§ PROMPT 1
According to the income-tax judgment, where does the assessee respondent live?
§ PROMPT 2
Pick up the income-tax judgment after its final sentence and continue writing it.

George Rankin, J.
1. This appeal is brought by the Commissioner of Income-tax, Madras, from a judgment of the High Court at Madras upon a reference made under the provisions of Section 66 of the Indian Income-tax Act, 1922. The year of assessment in respect of which the dispute arises is 1934-35, and the year of account or 'previous year' is that which ended on April 30, 1933. The assessee respondent resides at Mangalore in British India and owns coffee estates in the Mysore State, which is no part of British India. The Income-tax Officer at Mangalore assessed him to tax on a 'total income' of Rs. 29,160, of which Rs. 25,963 was computed as the assessee's profits of a 'business' of growing, curing and selling coffee for profit. By appeal to the Assistant Commissioner, the assessee disputed his liability in respect of any part of the sum of Rs. 25,963, and on his appeal being dismissed required the Commissioner to make a reference to the High Court. An agreed question having been stated and referred (July 24, 1936) in terms to be presently mentioned, the High Court decided in favour of the assessee, holding that the whole income derived by the assessee by the sale of the produce of his coffee estates was exempt from taxation. From the joint judgment (dated April 29, 1937) of Beasley C.J., Varadachariar and King JJ., this appeal has been brought pursuant to a certificate granted by the High Court on October 13, 1937.
2. There is no dispute as regards the material facts, and the figure (Rs. 25,963) determined by the Income-tax Officer as the amount of net profit is not in itself in dispute as a question of amount. In arriving at this figure deduction has been made from the proceeds of sale for all expenses incurred, whether in or outside British India.

§ PROVIDED MATERIAL
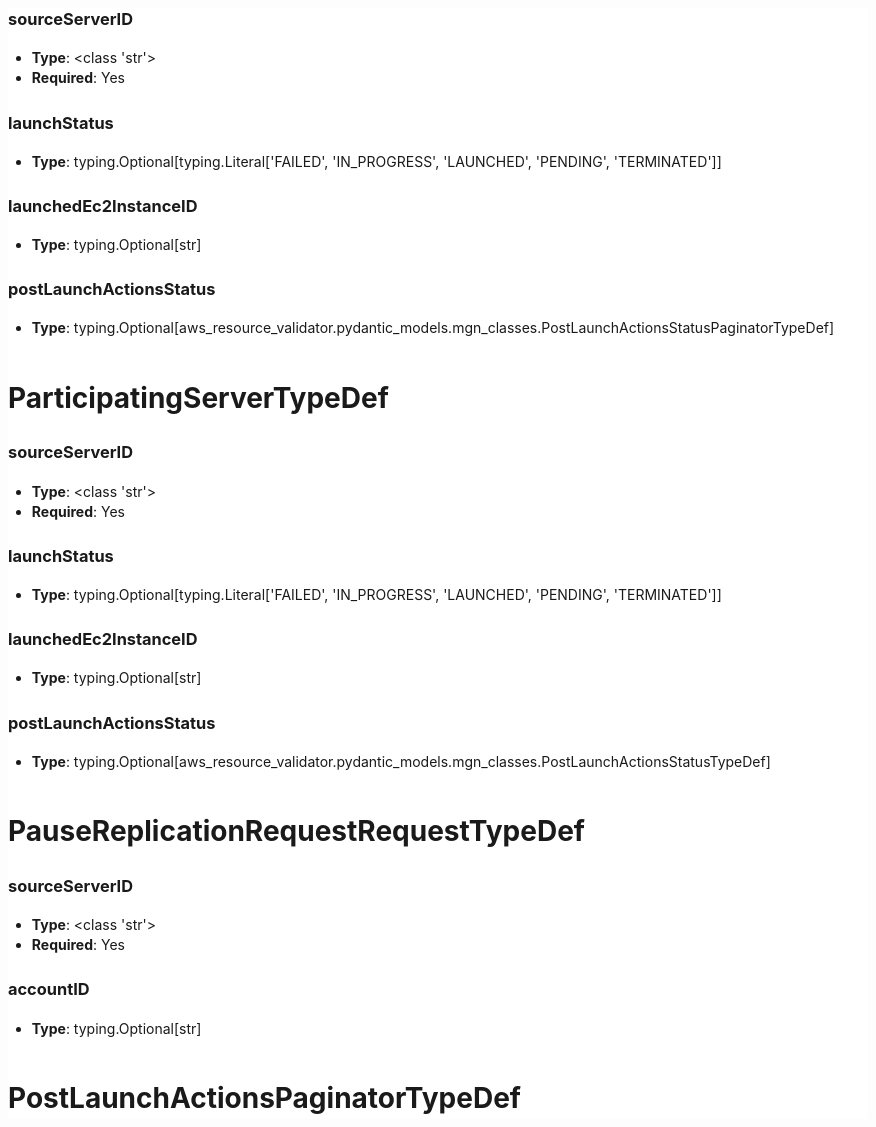 ### sourceServerID
- **Type**: <class 'str'>
- **Required**: Yes

### launchStatus
- **Type**: typing.Optional[typing.Literal['FAILED', 'IN_PROGRESS', 'LAUNCHED', 'PENDING', 'TERMINATED']]

### launchedEc2InstanceID
- **Type**: typing.Optional[str]

### postLaunchActionsStatus
- **Type**: typing.Optional[aws_resource_validator.pydantic_models.mgn_classes.PostLaunchActionsStatusPaginatorTypeDef]


# ParticipatingServerTypeDef

### sourceServerID
- **Type**: <class 'str'>
- **Required**: Yes

### launchStatus
- **Type**: typing.Optional[typing.Literal['FAILED', 'IN_PROGRESS', 'LAUNCHED', 'PENDING', 'TERMINATED']]

### launchedEc2InstanceID
- **Type**: typing.Optional[str]

### postLaunchActionsStatus
- **Type**: typing.Optional[aws_resource_validator.pydantic_models.mgn_classes.PostLaunchActionsStatusTypeDef]


# PauseReplicationRequestRequestTypeDef

### sourceServerID
- **Type**: <class 'str'>
- **Required**: Yes

### accountID
- **Type**: typing.Optional[str]


# PostLaunchActionsPaginatorTypeDef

§ ANSWER 1
He lives at Mangalore in British India.

§ ANSWER 2
3. The Commissioner's statement of the facts is as follows:
The petitioner owns two coffee estates in the Mysore State for which he pays land tax to that State. These estates are worked by the petitioner. He employs the labour required for the purpose and maintains an office in the estate in order to supervise them. The labour is recruited mainly at Mangalore and the manure, spray materials, tools, crop-bags, etc., required for the estate are purchased by the petitioner at Mangalore and are sent to the estate. The crops are harvested by the labour employed by the petitioner and are then brought to Mangalore in their raw state. There is no ready market for raw coffee. The petitioner gets the green coffee cured at Mangalore by persons owning curing factories, on payment of a commission to them. The cured coffee is insured against fire till sale and the petitioner pays the insurance charges. It is then sold at Mangalore by the petitioner's selling agents, Messrs. Pierce Leslie & Co., Ltd., and the sale-proceeds are realised and retained there. A separate staff is maintained at Karkal in the Mangalore District for the various operations conducted in Mangalore. The accounts are written. up by the estate staff in Mysore in respect of the expenses incurred in Mysore and by the Karkal staff in respect of the expenses incurred in Mangalore and in respect of the receipts. All the operations connected with the cultivation of the coffee plants and the collection, transport and sale of produce are controlled by the petitioner from Mangalore. The result of the accounts in Mysore is incorporated in the books maintained at Karkal and a consolidated profit and loss account is made there. The income from this source was assessed under the head 'business' in the past.
4. On these facts the assessee's liability depends upon Section 4 of the Indian Income-tax Act, 1922, its true construction, and the manner in which it is to be applied' to his case. As it stood at the time of this assessment (1934) and still stands, it reads as follows:
Section 4.-(1) Save as hereinafter provided this Act shall apply to all income, profits or gains, as described or comprised in Section 6, from whatever source derived, accruing or arising, or received in British India, or deemed under the provisions of this Act to accrue, or arise, or to be received in British India.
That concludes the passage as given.